The reason why Venus has a much higher electric field than Earth is still under investigation. Glyn and his colleagues suspect that the planet's closer position to the Sun might play a role.
"As it's closer to the Sun than Earth, Venus receives twice as much ultraviolet light, which results in a higher number of free electrons in its atmosphere and, as a consequence, may cause a stronger electric field above the planet," says Andrew Coates from Mullard Space Science Laboratory, UK, lead investigator of the ASPERA-4 electron spectrometer.
The presence of such a field at Venus suggests that particles and ions necessary to form water are leaving the planet's atmosphere faster than was expected.
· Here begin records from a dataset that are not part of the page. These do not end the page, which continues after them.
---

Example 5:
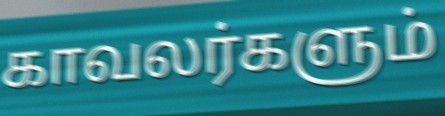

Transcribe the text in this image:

காவலர்களும்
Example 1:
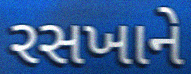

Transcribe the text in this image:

રસખાને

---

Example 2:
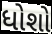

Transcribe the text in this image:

ધોશો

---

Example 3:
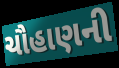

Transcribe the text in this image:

ચૌહાણની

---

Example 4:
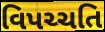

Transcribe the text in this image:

વિપચ્ચતિ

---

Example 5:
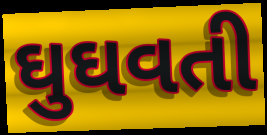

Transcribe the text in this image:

ઘુઘવતી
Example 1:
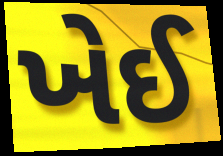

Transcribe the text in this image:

ખેઈ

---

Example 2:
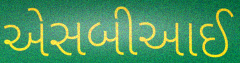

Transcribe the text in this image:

એસબીઆઈ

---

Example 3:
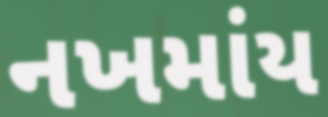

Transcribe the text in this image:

નખમાંય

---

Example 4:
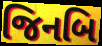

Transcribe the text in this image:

જિનબિ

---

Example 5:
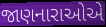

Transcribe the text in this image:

જાણનારાઓએ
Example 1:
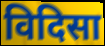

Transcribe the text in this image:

विदिसा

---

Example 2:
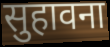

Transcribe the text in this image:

सुहावना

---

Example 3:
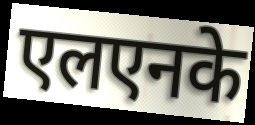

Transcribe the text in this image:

एलएनके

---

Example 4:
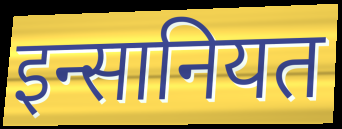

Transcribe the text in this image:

इन्सानियत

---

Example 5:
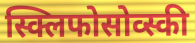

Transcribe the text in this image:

स्क्लिफोसोव्स्की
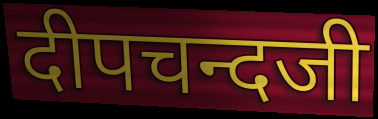
दीपचन्दजी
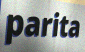
parita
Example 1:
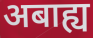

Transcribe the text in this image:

अबाह्य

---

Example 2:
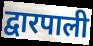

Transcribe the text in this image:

द्वारपाली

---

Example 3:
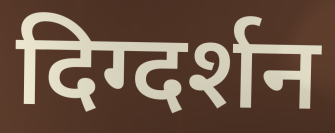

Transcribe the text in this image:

दिग्दर्शन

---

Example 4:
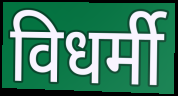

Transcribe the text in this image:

विधर्मी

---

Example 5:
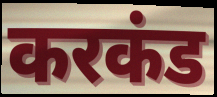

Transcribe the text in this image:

करकंड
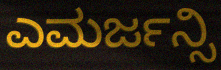
ಎಮರ್ಜನ್ಸಿ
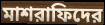
মাশরাফিদের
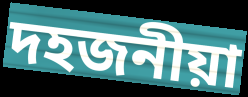
দহজনীয়া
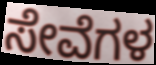
ಸೇವೆಗಳ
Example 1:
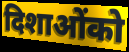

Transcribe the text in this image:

दिशाओंको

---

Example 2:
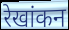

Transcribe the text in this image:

रेखांकन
In turn, this means that Venus might have hosted even larger amounts of water in the past, before being almost entirely stripped away.
"Water has a key role for life as we know it on Earth and possibly elsewhere in the Universe," says Håkan Svedhem, Venus Express Project Scientist at ESA.
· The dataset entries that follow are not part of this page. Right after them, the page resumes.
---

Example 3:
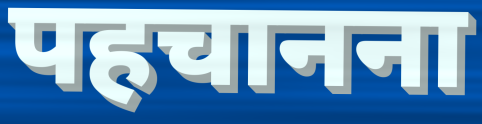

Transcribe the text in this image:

पहचानना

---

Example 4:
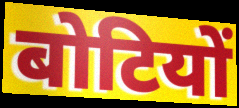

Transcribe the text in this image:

बोटियों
"By suggesting a mechanism able to deprive a planet close to its parent star of most of its water, this discovery calls for a rethink of how we define a 'habitable' planet, not only in our Solar System, but also in the context of exoplanets."
Notes for Editors
"The electric wind of Venus: A global and persistent "polar wind"-like ambipolar electric field sufficient for the direct escape of heavy ionospheric ions," by G.A. Collinson et al. is published in Geophysical Research Letters.
The study is based on data from the electron spectrometer, part of the ASPERA-4 instrument on Venus Express, which is led by Y. Futaana at the Swedish Institute of Space Physics in Kiruna, Sweden.
ESA's Venus Express was launched in 2005, arrived at Venus in 2006, and spent eight years exploring the planet from orbit. The mission ended in December 2014 after the spacecraft ran out of orbit-raising propellant and entered the atmosphere.